Lucinda wheeled herself to the breakfast table, her muscles straining against the task and her heart pounding with the effort. It had been almost two weeks since the accident and the feeling that the doctor had sworn she would recover was finally coming back, though she had been left with a weakness that felt exhausting and a strange and haunting melancholy. Now she could walk for short distances without falling over, the shaking she had been plagued by diminishing as she grew steadily in strength. The wheelchair was, however, still her main mode of getting about.
Posy had spent much of the past week at the town house, her horror at all that had happened to Lucy threading every sentence.
‘I should never have taken you to Alderworth, Luce. It is all my fault this happened to you and now … now I don’t know how to make it better.’ Large tears had fallen down her cheeks before tracing wet runnels on the pink silk of her bodice.
‘You did not force me to go, Posy. I remember that much.’
‘But while I was safely locked away in our bedroom, you were …’
‘Let’s not allocate any more blame. What is done is done and at least I am regaining movement and energy.’
It had taken Lucinda a good few days to convince her friend that she held no malice or blame, Posy’s numerous tears a wearying and frustrating constant.
Asher was sitting in the dining room, reading The Times just as he usually did each morning, and he folded the paper in half and looked closer as something caught his interest.
‘It says here that the Earl of Halsey has suffered a broken nose, a black eye and twenty stitches in his cheek. The assault happened in broad daylight four days ago in an altercation outside the livery stables in Davies Mews right here in Mayfair. There were no witnesses.’
His glance strayed to Lucinda’s to see how she might react. The whole family had tiptoed around her since the unfortunate happening as though she might break into pieces at any unwanted reminder of scandal and she was tired of it. Consequently she did nothing more than smile back at her oldest brother and shrug her shoulders.
‘Footpads are becoming increasingly confident, then.’ Emerald took up the conversation as she buttered her bread. ‘Though perhaps they do us a favour, for isn’t he the man who has constantly insisted Lucinda was underdressed at the Alderworth fiasco? Without his voice, all of this could have been so much easier to deal with.’

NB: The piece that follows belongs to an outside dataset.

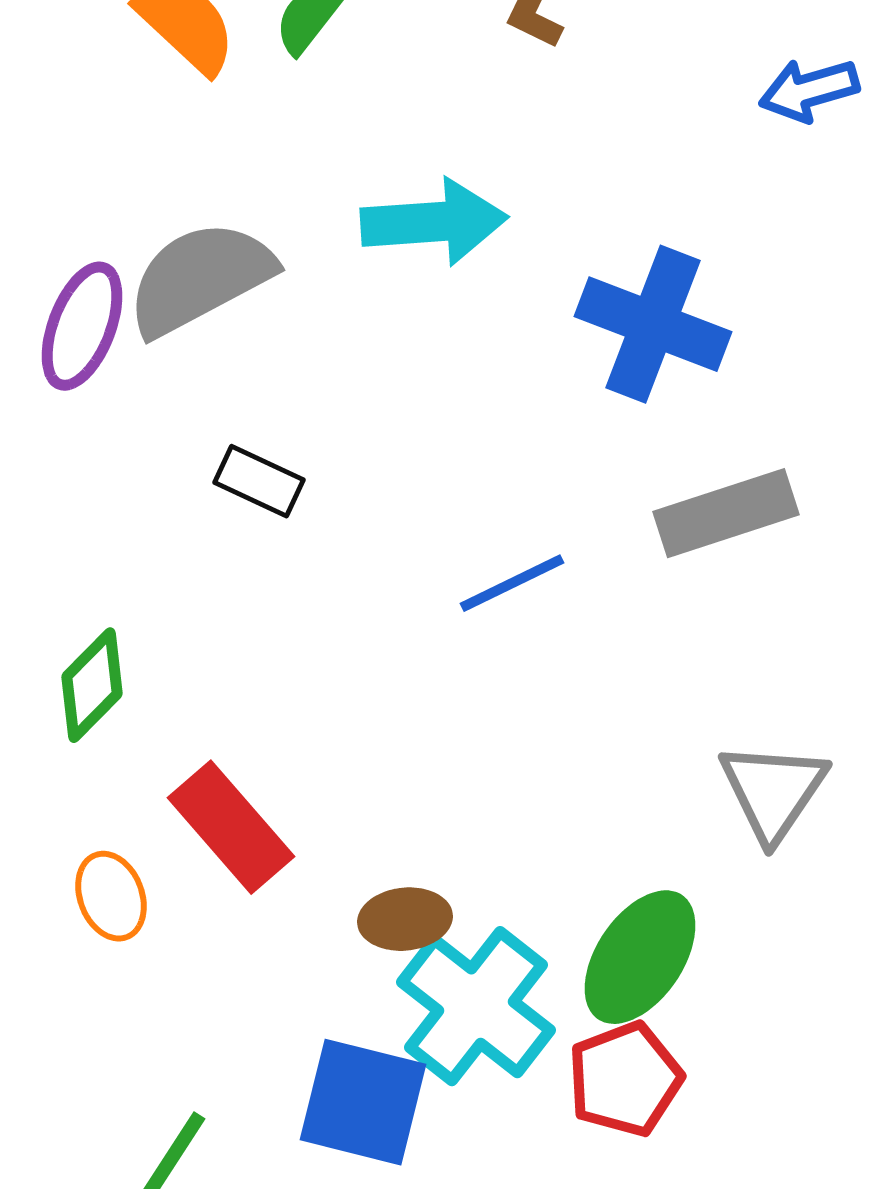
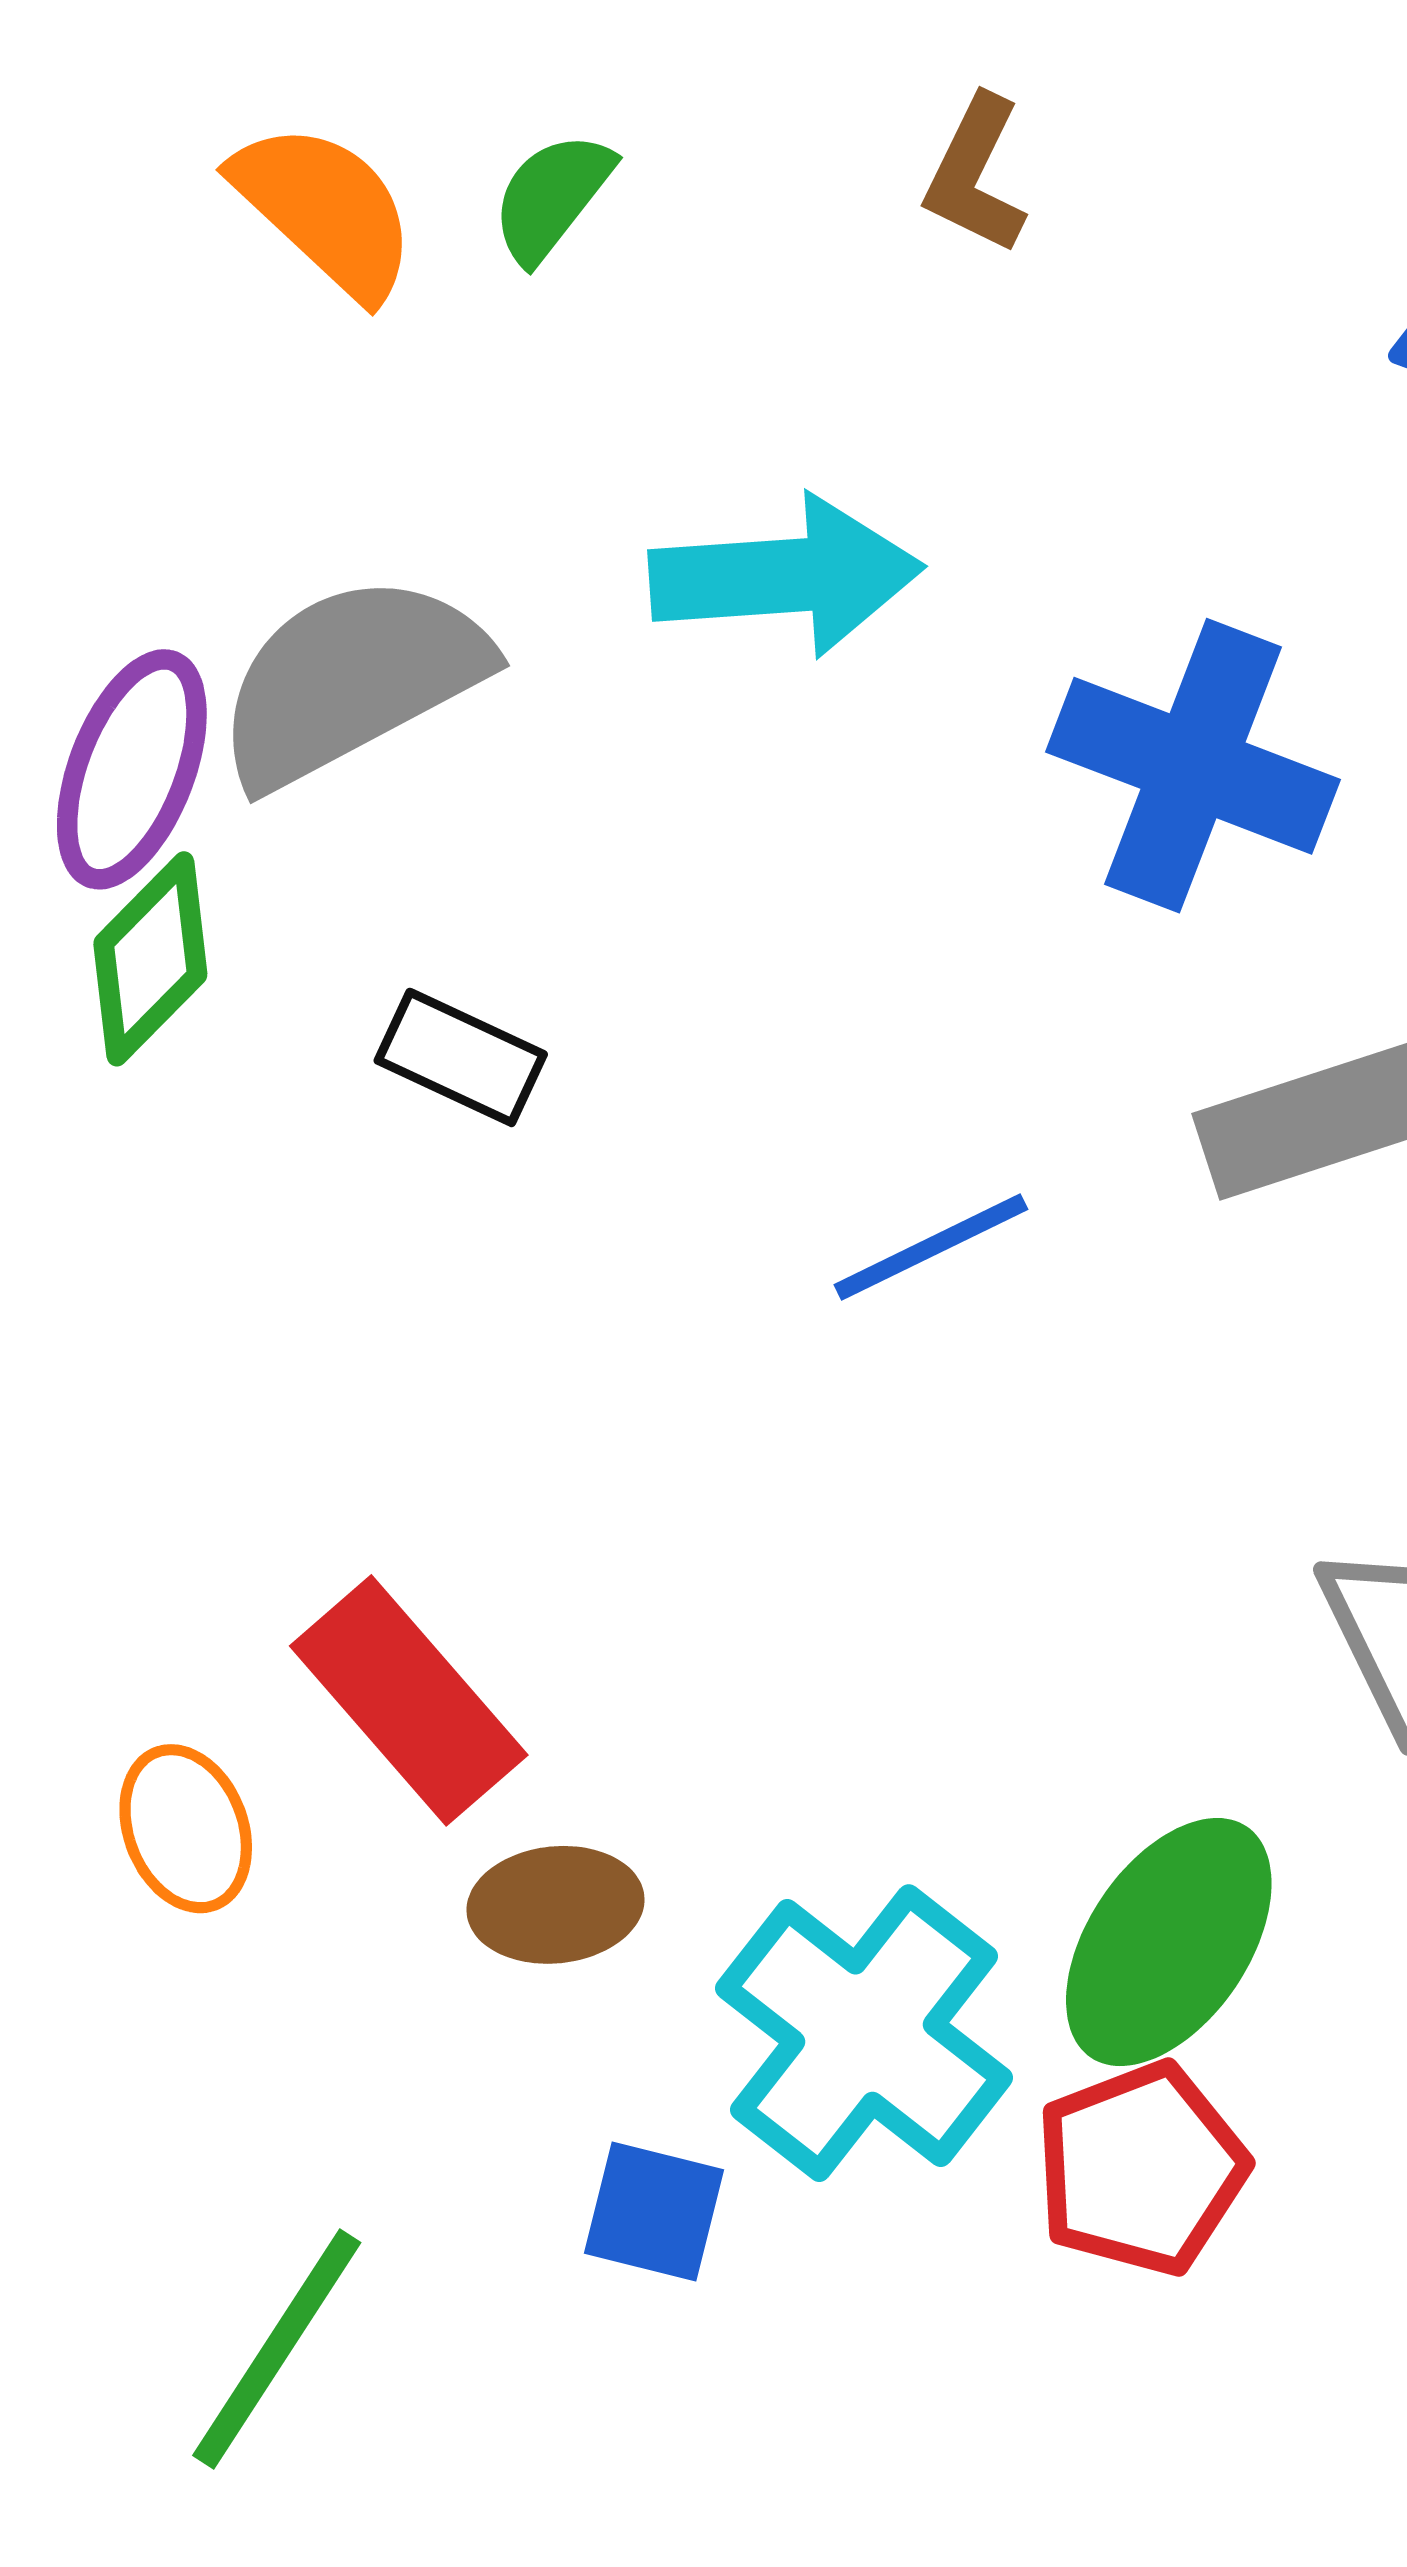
green diamond: (92, 685) -> (150, 959), moved
brown ellipse: (405, 919) -> (556, 1905), moved
blue square: (363, 1102) -> (654, 2211), size x0.6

Lucinda knew Richard Allenby, of course. He had always been well mannered and rather sweet, truth be told, so she had no idea why he should be maligning her now and in such a fashion. Yet a shadow lingered there in the very back of her mind, some nebulous and half-formed thing trying to escape from the darkness. Wiping her mouth with the napkin, she sat back, the food suddenly dry in her mouth and difficult to swallow.
‘You look like you have seen a ghost, Lucy.’
‘What exactly was it that the Earl of Halsey said of me?’
‘He has been spreading the rumour that you may have been intimate with Alderworth at his home. He says he saw you in the corridors on the first floor of the place, searching for the host’s bedchamber.’
Her brother’s tone had that streak of exasperation she so often heard when speaking of her escapades, though in this case Lucinda could well understand it.
‘Intimate?’ The shock of such a blatant falsehood was horrifying. ‘Why would he tell such a lie? Surely people could not believe him?’ Wriggling her foot against the metal bar of the wheelchair, she checked for any further movement. Over the past few days the tingling had gone from her knees to her feet as the numbness receded.
‘Unfortunately they are beginning to.’ Asher’s voice no longer held any measure of care.
‘What does Alderworth say?’
‘Nothing and that is the great problem. If he denied everything categorically and strode into society the same way he strode into Wellingham House, people might cease to believe Richard Allenby. But instead the man has disappeared to the country, leaving chaos behind him.’